What the task requires = Begin with the line that holds "WhatsApp us for" and repeat each line after it exactly, ending with the last line of the listing.

Given information =

▬▬▬▬▬▬▬▬▬▬

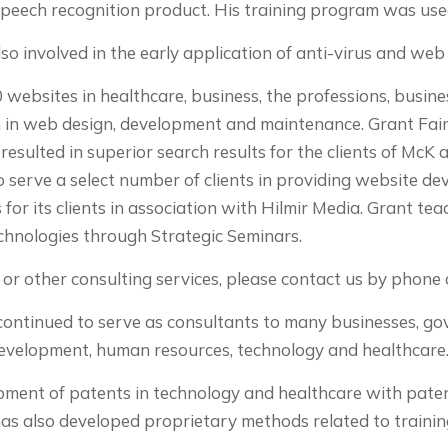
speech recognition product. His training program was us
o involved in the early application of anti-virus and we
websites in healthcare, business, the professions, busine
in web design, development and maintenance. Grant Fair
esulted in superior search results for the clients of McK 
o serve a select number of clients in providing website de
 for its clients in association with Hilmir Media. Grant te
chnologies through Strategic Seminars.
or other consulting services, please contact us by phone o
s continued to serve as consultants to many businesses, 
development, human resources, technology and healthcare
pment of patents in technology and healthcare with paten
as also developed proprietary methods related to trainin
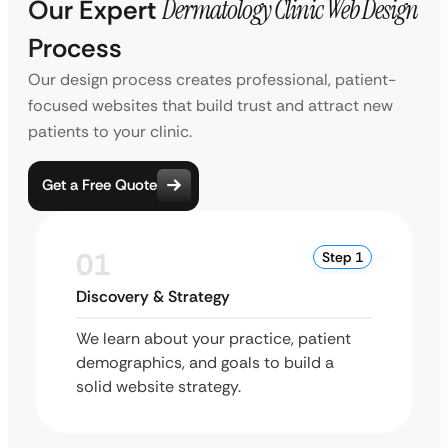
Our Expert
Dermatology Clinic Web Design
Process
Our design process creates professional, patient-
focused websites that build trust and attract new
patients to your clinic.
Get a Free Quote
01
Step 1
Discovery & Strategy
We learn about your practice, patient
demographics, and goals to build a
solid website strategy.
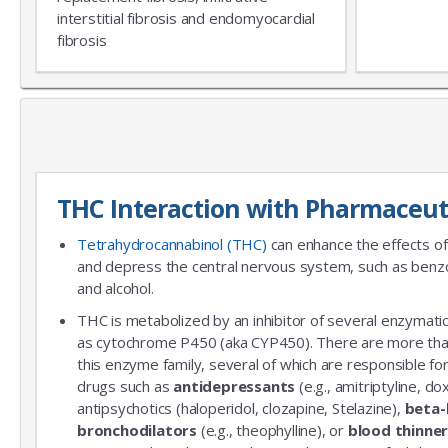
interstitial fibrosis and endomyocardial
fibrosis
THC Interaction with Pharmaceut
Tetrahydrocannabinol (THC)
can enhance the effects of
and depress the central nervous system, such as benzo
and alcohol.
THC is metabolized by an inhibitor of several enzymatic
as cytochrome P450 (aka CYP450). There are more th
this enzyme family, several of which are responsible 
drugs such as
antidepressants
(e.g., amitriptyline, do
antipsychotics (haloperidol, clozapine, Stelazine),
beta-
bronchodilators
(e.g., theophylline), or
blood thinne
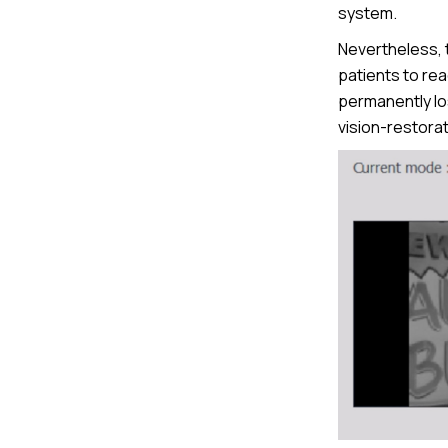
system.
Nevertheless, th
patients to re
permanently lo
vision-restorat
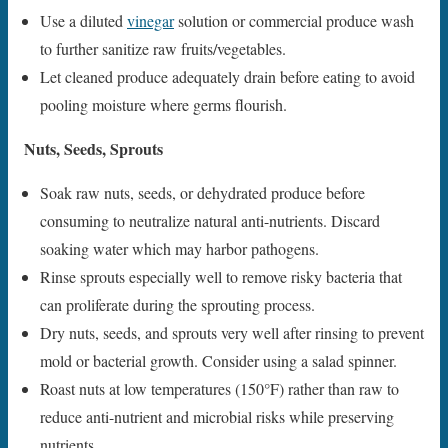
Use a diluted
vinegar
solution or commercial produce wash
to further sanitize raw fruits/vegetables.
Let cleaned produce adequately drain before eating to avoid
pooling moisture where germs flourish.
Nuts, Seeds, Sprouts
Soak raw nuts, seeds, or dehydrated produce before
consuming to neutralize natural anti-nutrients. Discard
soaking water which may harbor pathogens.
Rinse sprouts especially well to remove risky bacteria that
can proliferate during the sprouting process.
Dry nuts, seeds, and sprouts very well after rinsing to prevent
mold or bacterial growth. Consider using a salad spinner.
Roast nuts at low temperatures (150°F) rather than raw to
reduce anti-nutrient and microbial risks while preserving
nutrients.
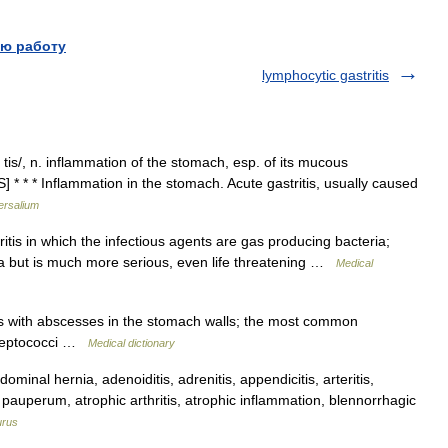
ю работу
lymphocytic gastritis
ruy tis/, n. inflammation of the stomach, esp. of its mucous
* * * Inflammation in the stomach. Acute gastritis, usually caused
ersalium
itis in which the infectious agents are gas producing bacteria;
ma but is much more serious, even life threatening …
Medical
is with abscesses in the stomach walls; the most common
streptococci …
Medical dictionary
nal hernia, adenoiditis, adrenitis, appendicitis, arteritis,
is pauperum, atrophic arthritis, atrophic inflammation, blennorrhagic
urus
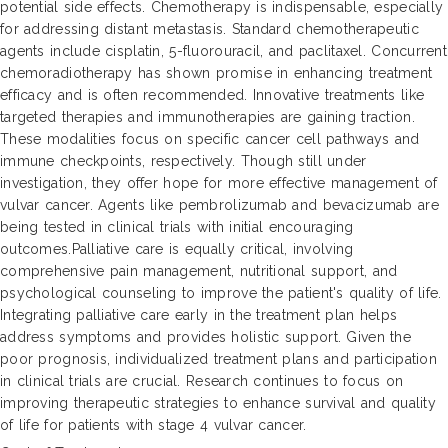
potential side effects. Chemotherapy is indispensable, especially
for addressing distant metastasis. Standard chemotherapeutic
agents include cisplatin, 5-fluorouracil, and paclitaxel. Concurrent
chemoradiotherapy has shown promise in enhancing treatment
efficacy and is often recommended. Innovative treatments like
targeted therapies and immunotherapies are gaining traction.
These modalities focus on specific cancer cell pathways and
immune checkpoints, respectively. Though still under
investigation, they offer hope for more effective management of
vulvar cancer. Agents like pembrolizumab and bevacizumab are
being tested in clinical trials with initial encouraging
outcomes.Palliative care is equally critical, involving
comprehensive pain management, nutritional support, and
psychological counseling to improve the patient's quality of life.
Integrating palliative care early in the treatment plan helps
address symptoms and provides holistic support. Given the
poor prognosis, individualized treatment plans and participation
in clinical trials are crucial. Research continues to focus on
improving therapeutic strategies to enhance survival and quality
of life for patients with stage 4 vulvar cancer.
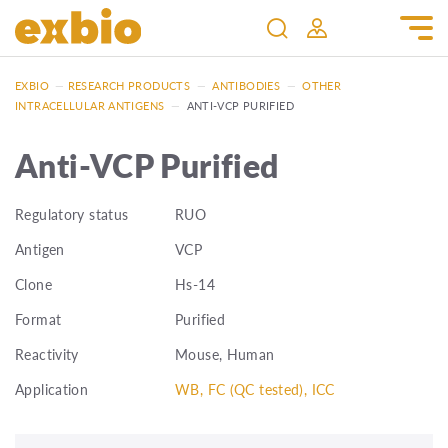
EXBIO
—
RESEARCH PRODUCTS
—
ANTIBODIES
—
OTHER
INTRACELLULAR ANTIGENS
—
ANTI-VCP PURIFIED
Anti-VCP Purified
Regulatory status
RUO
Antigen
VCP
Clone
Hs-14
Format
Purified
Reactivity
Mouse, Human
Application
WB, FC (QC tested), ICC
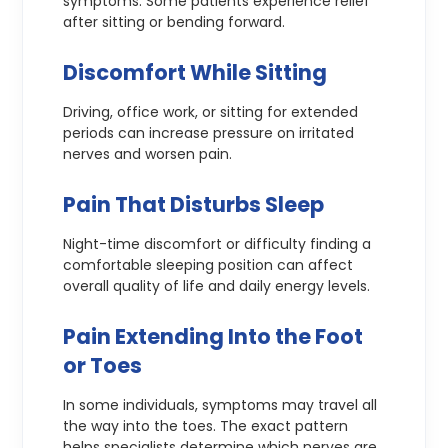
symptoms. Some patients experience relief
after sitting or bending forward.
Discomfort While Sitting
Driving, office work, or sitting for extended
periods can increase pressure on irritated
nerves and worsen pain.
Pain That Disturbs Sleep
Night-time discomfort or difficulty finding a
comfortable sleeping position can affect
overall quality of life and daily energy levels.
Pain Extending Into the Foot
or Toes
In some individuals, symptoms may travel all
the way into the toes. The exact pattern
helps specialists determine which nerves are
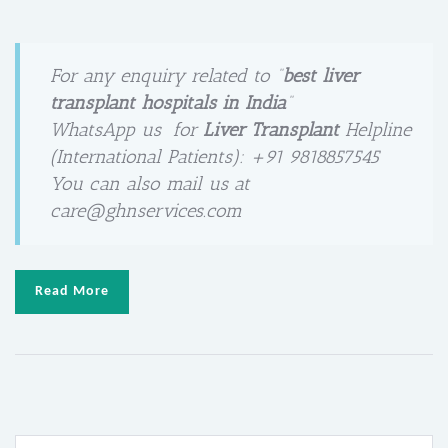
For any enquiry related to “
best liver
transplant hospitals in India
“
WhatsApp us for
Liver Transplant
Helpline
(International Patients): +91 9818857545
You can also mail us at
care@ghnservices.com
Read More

▬▬▬▬▬▬▬▬▬▬

Problem solution =
WhatsApp us for
Liver Transplant
Helpline
(International Patients): +91 9818857545
You can also mail us at
care@ghnservices.com
Read More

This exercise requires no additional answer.